L'Exécutif des Musulmans de Belgique s'inquiète aussi de ce risque: "L'État de droit ne doit pas céder à la pression politique et sociale croissante des mouvements populistes qui mènent une lutte symbolique contre les minorités vulnérables à travers l'Europe", écrit l'Exécutif en réaction à la décision de la Cour constitutionnelle. Il dénonce "une mesure symbolique émotionnelle", qui force tous les citoyens à entrer dans "le carcan d'une solution fictive simpliste".

Certains soulignent que l'obligation de l'étourdissement préalable sur le sol belge poussera le secteur de la viande à importer des carcasses en provenance de pays qui permettent l'abattage rituel.

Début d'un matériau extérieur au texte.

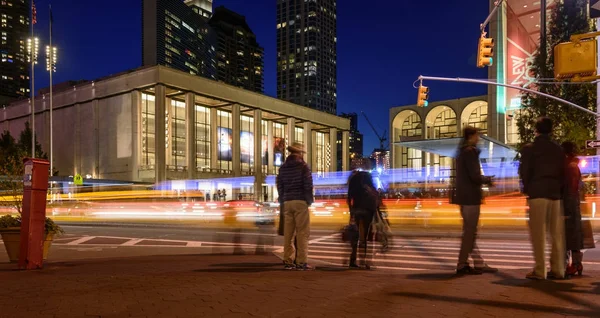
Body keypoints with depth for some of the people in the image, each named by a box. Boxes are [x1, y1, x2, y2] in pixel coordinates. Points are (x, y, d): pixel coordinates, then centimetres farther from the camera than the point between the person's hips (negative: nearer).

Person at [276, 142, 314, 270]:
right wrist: (309, 200, 1)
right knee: (302, 232, -4)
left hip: (287, 202, 6)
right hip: (300, 202, -6)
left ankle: (288, 261, 9)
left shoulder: (283, 167, 13)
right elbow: (308, 185, -8)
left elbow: (279, 186, 11)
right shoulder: (303, 166, -4)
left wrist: (283, 200, 12)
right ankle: (301, 262, -5)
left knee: (288, 232, 7)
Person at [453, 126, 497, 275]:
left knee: (469, 231, 11)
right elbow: (475, 176, -19)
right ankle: (462, 265, 2)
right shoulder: (470, 152, -13)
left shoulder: (461, 152, 16)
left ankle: (479, 264, 19)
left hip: (463, 196, 10)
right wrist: (488, 180, -1)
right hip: (471, 197, -10)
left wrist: (484, 179, 13)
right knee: (470, 232, -3)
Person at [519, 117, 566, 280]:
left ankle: (540, 271, -4)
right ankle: (557, 269, 11)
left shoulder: (529, 148, -3)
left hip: (537, 193, -4)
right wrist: (558, 189, 16)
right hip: (556, 194, 4)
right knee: (557, 233, 8)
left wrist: (526, 190, 8)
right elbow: (563, 172, 10)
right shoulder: (558, 149, 10)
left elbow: (524, 171, -5)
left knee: (538, 233, -3)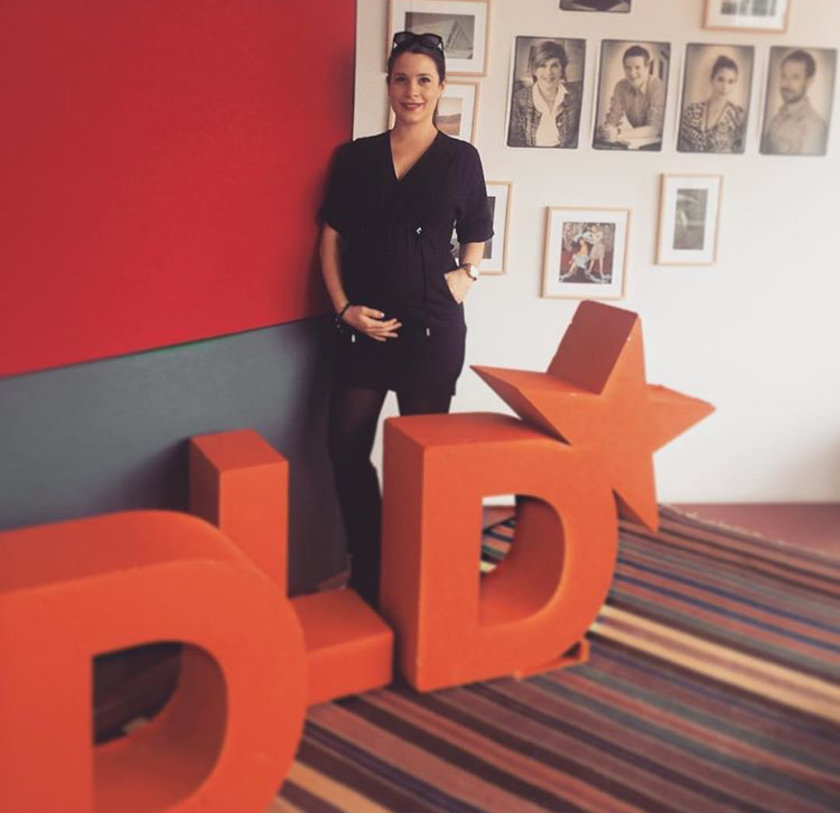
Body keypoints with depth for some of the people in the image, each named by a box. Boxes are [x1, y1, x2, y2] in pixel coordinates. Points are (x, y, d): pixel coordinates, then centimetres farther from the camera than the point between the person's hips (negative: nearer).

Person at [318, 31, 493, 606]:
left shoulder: (461, 159, 2)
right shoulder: (356, 157, 6)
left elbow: (476, 239, 11)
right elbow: (331, 237, 6)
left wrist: (466, 277, -9)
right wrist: (344, 306, -5)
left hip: (433, 328, -2)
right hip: (364, 326, 2)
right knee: (347, 448, 2)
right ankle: (368, 572, 18)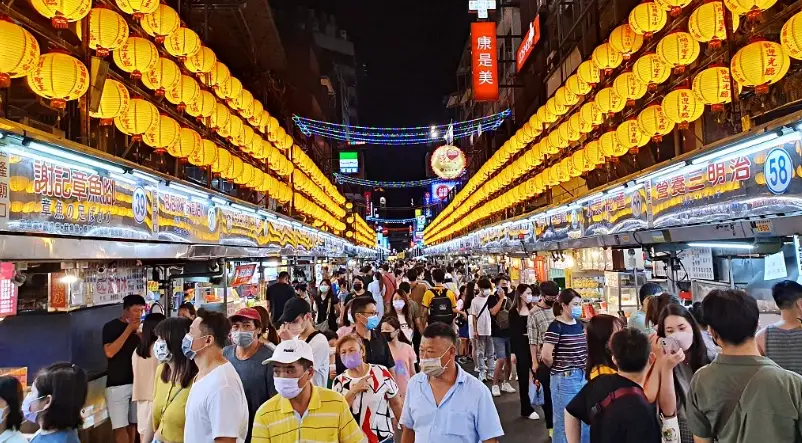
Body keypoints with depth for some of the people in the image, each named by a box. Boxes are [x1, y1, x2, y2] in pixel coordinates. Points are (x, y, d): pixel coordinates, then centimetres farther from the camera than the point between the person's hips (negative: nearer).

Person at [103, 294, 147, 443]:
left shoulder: (138, 327, 9)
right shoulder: (111, 326, -5)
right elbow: (109, 352, -19)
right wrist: (128, 330, -17)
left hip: (136, 382, 5)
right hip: (117, 384, -5)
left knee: (132, 424, 10)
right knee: (120, 427, -7)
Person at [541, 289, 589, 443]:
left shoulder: (579, 325, 7)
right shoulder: (556, 326, -16)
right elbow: (545, 355, -22)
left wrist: (585, 368, 10)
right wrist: (557, 368, -5)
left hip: (583, 376, 7)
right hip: (565, 379, -7)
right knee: (565, 421, 6)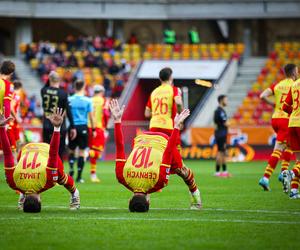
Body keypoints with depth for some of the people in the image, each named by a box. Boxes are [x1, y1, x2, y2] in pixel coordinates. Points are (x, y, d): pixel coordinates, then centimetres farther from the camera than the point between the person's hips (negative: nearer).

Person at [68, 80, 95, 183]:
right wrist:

"Nous permettre de vivre nos traditions"

"Il faut que la Belgique et différents pays d'Europe revoient leur position sur ce sujet", implore Joël Mergui. "Si l'on veut que dans 10 ou 20 ans il y ait encore des lumières juives en Europe, il ne faut pas seulement assurer notre sécurité, mais aussi nous permettre de vivre nos traditions. Respecter le shabbat, manger casher, la vie familiale, se recueillir dans une synagogue: ces traditions ne menacent pas l'ordre public. On ne peut pas dire: 'on veut qu'il y ait un judaïsme en Europe, mais oubliez vos traditions'. Nous voulons continuer à apporter notre contribution au développement de l'Europe, mais il faut que l'on puisse continuer à pratiquer notre culte tranquillement."